World News Day is not intended as an industry celebration. It is instead a day to pause and give the people we have turned into stories a platform to explain how journalism made a difference in their lives.
On the evening of Sept 28, we have a two-hour show presented by CNN’s Reliable Sources host Brian Stelter. We will revisit some of the most important moments of this incredible year for news.
Among the guests is Mary Cain, at one point an indoor world record holder and the World Junior track champion in the 3000m.

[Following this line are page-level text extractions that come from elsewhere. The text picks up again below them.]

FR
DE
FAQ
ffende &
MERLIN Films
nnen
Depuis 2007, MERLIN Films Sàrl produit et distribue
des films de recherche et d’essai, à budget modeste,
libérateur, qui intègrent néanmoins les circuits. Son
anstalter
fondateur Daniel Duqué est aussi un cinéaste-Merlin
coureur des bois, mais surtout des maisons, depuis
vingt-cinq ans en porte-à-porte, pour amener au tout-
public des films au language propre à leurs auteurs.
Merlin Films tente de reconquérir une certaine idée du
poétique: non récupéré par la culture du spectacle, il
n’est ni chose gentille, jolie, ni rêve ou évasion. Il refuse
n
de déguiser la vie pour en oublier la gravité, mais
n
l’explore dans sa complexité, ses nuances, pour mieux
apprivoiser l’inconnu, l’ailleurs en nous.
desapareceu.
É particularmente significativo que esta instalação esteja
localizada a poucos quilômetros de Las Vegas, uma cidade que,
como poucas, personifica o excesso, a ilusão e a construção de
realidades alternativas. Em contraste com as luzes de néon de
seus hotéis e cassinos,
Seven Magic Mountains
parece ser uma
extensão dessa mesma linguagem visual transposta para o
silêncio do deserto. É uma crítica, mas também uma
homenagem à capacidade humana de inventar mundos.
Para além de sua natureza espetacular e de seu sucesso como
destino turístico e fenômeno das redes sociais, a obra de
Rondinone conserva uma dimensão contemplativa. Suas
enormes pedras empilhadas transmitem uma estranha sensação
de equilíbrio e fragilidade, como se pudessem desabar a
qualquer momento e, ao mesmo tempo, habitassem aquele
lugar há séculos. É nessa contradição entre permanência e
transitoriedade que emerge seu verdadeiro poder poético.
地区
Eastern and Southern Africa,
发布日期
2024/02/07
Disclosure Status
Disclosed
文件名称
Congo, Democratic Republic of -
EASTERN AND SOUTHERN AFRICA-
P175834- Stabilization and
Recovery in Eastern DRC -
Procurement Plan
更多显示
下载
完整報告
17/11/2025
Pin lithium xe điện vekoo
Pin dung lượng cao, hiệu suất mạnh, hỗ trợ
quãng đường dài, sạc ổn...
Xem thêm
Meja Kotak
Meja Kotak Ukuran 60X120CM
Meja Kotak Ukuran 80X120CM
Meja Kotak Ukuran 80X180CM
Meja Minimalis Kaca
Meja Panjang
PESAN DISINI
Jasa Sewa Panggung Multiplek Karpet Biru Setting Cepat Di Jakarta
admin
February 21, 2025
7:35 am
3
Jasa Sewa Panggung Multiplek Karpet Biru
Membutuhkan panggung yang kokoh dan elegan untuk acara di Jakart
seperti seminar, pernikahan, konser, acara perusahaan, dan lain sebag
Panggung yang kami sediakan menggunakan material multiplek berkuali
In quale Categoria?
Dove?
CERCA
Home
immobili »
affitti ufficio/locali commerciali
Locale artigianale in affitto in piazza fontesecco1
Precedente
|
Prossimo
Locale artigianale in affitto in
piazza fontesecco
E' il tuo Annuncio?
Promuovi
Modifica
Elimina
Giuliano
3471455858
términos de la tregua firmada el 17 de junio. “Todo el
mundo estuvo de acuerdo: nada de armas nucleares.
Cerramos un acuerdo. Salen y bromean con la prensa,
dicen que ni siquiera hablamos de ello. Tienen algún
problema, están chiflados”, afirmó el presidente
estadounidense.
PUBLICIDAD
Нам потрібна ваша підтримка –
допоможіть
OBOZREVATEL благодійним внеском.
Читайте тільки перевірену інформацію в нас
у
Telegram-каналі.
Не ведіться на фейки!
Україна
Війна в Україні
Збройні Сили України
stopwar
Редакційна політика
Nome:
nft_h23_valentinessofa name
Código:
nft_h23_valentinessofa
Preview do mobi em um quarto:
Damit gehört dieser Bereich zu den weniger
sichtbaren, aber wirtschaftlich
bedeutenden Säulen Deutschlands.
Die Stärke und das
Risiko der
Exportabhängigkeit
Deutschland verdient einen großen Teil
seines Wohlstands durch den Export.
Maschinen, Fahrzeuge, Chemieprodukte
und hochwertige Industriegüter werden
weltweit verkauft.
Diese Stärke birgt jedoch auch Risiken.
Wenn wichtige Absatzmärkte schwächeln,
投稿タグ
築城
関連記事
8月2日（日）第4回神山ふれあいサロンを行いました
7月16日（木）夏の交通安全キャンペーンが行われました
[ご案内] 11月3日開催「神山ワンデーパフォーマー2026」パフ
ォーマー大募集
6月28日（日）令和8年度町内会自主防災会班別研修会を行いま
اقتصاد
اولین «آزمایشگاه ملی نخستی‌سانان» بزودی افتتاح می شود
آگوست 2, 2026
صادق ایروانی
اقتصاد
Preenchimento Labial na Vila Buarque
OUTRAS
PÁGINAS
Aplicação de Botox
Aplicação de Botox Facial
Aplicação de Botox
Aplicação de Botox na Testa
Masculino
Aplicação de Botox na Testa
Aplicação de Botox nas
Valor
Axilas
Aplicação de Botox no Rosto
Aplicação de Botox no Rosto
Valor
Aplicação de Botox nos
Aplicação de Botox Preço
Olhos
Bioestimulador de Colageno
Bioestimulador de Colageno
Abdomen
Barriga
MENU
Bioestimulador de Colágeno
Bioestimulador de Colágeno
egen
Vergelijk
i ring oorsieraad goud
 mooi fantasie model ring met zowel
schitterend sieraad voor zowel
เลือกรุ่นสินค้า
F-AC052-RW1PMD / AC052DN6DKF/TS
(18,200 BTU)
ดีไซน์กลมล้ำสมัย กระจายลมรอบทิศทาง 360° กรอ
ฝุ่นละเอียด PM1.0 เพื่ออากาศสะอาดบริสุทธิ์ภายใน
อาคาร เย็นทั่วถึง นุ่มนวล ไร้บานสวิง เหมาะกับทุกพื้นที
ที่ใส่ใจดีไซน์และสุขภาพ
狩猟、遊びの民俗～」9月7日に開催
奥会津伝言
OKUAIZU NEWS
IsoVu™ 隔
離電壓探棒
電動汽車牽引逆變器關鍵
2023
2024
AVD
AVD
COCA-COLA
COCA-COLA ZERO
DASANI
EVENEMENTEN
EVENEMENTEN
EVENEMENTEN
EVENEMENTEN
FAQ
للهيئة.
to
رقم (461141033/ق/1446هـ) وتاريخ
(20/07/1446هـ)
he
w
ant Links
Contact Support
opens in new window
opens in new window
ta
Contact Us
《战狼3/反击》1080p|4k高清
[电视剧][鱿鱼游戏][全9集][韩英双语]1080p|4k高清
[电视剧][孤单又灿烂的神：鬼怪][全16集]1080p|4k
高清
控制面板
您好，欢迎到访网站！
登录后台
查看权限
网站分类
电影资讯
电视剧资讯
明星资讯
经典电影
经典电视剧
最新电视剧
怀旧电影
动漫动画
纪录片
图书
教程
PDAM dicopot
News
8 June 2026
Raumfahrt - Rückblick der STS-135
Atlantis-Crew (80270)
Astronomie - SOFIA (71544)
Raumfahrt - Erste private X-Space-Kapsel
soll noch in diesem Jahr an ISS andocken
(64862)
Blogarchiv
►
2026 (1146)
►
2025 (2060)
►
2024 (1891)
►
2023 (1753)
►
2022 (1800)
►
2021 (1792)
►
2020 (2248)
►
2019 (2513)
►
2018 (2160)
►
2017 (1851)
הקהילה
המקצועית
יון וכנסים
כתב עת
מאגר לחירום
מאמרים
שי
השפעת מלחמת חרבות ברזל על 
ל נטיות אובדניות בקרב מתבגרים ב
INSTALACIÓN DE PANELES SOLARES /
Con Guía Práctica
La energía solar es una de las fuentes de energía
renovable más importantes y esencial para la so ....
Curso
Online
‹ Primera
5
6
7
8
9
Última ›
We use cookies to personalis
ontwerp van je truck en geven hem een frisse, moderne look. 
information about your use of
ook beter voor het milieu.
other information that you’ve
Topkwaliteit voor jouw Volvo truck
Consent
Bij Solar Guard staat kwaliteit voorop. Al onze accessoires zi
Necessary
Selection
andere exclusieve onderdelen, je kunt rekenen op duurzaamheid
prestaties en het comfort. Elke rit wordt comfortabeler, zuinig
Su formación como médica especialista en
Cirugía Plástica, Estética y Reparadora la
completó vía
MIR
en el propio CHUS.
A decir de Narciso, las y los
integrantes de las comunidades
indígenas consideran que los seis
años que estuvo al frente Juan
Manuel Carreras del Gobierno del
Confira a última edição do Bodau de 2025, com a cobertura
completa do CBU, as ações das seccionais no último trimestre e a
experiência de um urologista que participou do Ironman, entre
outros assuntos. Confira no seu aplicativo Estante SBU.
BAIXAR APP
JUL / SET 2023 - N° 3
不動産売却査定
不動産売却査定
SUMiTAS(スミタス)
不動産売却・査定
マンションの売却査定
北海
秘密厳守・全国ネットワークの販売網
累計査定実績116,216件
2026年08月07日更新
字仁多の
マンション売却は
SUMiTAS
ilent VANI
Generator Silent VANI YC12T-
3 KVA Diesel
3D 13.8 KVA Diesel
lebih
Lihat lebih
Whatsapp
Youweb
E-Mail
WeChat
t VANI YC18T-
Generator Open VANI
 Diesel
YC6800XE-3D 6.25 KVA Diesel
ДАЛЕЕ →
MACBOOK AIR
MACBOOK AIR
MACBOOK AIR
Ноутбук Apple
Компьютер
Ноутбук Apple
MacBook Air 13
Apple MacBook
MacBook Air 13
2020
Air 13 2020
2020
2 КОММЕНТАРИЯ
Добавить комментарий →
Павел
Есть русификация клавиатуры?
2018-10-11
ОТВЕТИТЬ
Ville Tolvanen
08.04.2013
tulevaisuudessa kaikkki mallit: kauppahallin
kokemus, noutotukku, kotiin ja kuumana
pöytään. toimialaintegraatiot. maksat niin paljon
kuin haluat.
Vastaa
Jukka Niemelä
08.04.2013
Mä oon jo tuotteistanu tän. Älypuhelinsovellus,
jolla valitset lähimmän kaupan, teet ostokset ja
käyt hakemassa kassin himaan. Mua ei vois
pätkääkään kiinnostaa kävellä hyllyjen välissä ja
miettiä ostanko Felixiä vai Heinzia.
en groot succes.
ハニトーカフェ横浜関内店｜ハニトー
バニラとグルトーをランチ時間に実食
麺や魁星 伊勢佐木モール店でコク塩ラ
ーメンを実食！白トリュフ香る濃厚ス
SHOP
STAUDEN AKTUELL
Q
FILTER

She explains how journalism helped her and others to break free from a toxic training environment where her body weight target was unreasonably low.
You will hear from John Sanders, a protester who spoke to the press after he was partially blinded by police while protesting the death of George Floyd.
And 16-year-old Autumn Peltier, whose goal may be simple but remains still out of reach – clean water for all. These are the voices that journalism can amplify, and connect to policy makers as part of wider conversations. Journalism is about improving the world and ensuring we talk about the need for better climate coverage, social justice and information that can save lives.
Dr Anthony Fauci of the Center for Disease Control in the US who talks often about the importance of following facts and scientific evidence will join us too.
And Maria Ressa, the tenacious co-founder and executive editor of the Filipino news site, Rappler, will convey her experience as she faces years of possible imprisonment. Her crime in Manila? Journalism.
Beyond the show, we have newsrooms across Africa, Asia, Europe, North and South America and Oceania spending time with their audiences to discuss the importance of journalism, and perhaps above all simply the desire to be able to access accurate information.
Faith in journalism is only earned through focused consistent work done by individuals who live in the community. Wherever you are, they need your support.
And for those communities who now live in a news desert, where there is no longer a local paper covering the council meetings and school boards, I encourage you to consider more deeply what has been lost and what can be done to bring the journalism back to life one community at a time. The best journalists listen. The strongest communities tell their stories, if not for themselves, for their children.
As journalism goes, so goes democracy.
By David Walmsley Creator, World News Day and past chair, The Canadian Journalism Foundation. Editor-in-Chief, The Globe and Mail, Toronto, Canada.